Clinical use of selective PDE3 inhibitors as cardiotonic agents is limited because of their chronotropic and lipolytic side effects. In our previous work, we synthesized a new PDE3 inhibitor named MC2 (6-[4-(4-methylpiperidin-1-yl)-4-oxobutoxy]-4-methylquinolin-2(1H)-one) which produced a high positive inotropic action with a negative chronotropic effect. This work was done to evaluate the effects of MC2 on adipocytes and compare its effects with those of amrinone and cilostamide.

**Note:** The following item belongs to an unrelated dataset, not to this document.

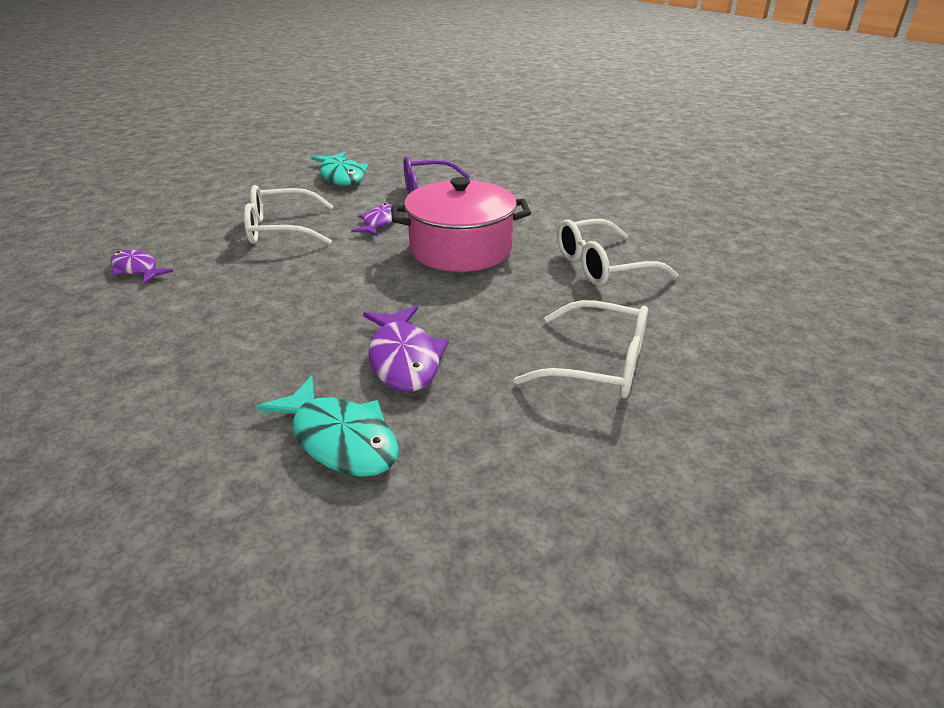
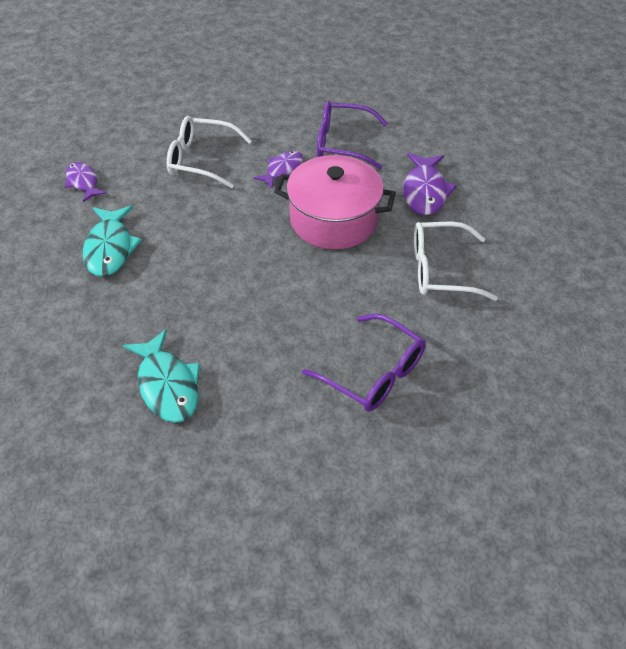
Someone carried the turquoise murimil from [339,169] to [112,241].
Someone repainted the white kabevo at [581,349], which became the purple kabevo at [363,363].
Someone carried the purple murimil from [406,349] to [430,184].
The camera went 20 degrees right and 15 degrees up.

Preadipocytes were isolated from rat adipose tissue and differentiated to adipocyte in the presence of cilostamide, amrinone or MC2. Lipolysis and adipogenesis was evaluated by measuring glycerol level and Oil Red O staining, respectively. Adipocyte proliferation and apoptosis were determined with MTT assay and Annexin V/PI staining, respectively.

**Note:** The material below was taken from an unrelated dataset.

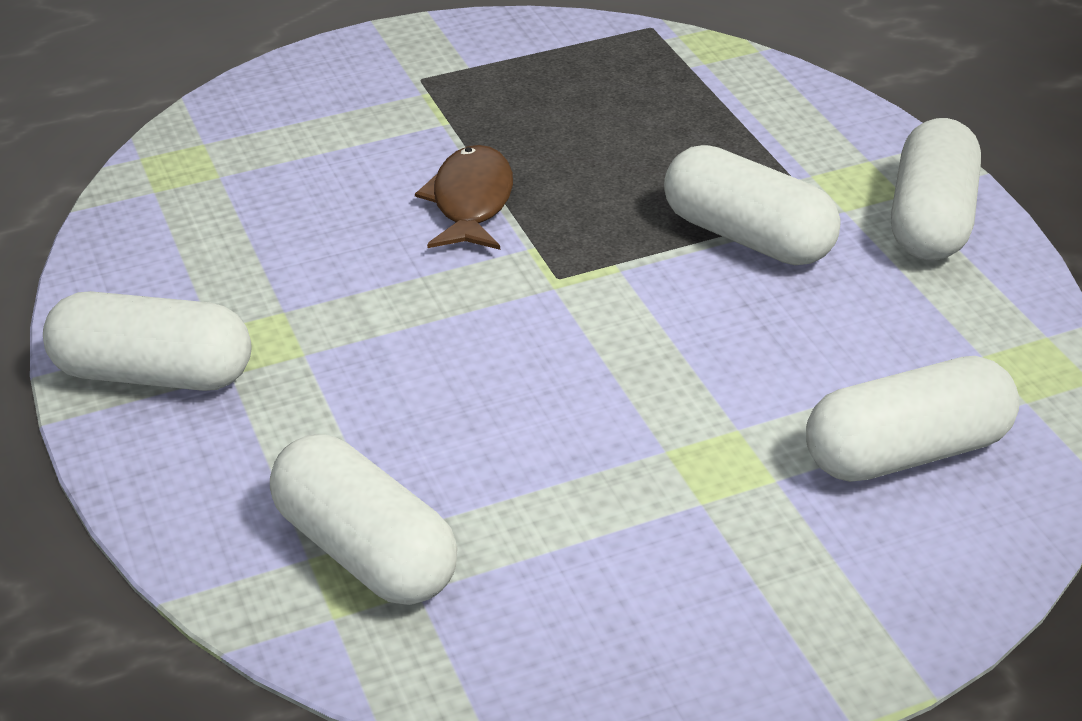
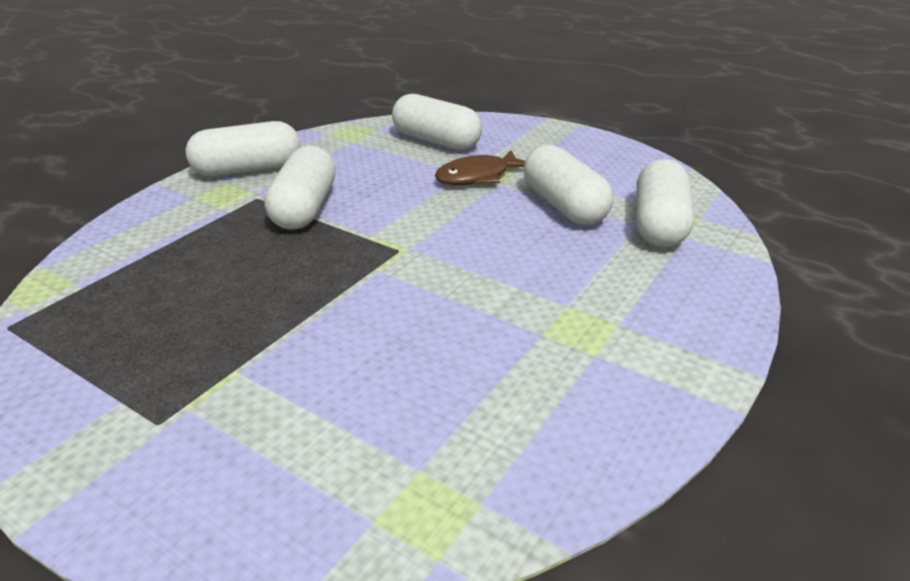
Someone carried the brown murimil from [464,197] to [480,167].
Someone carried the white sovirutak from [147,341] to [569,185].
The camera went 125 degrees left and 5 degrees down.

Differentiation to adipocyte was induced by amrinone but not by cilostamide or MC2. Basal and isoproterenol-stimulated lipolysis significantly increased by cilostamide (p<0.05). Similarly, amrinone enhanced the stimulated lipolysis (p<0.01). On the other hand, MC2 significantly decreased both adipogenesis (p<0.05) and stimulated lipolysis (p<0.001). Also, incubation of differentiated adipocytes with MC2 caused the loss of cell viability, which was associated with the elevation in apoptotic rate (p<0.05).

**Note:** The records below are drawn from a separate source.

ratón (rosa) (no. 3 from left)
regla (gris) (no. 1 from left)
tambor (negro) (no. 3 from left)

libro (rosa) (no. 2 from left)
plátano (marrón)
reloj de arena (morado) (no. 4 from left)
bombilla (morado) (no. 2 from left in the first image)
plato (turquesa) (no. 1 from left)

Our data indicate that selective PDE3 inhibitors produce differential effects on adipogenesis and lipolysis. MC2 has proapoptotic and antilipolytic effects on adipocytes and does not stimulate adipogenesis. Therefore, in comparison with the clinically available selective PDE3 inhibitors, MC2 has lowest metabolic side effects and might be a good candidate for treatment of congestive heart failure.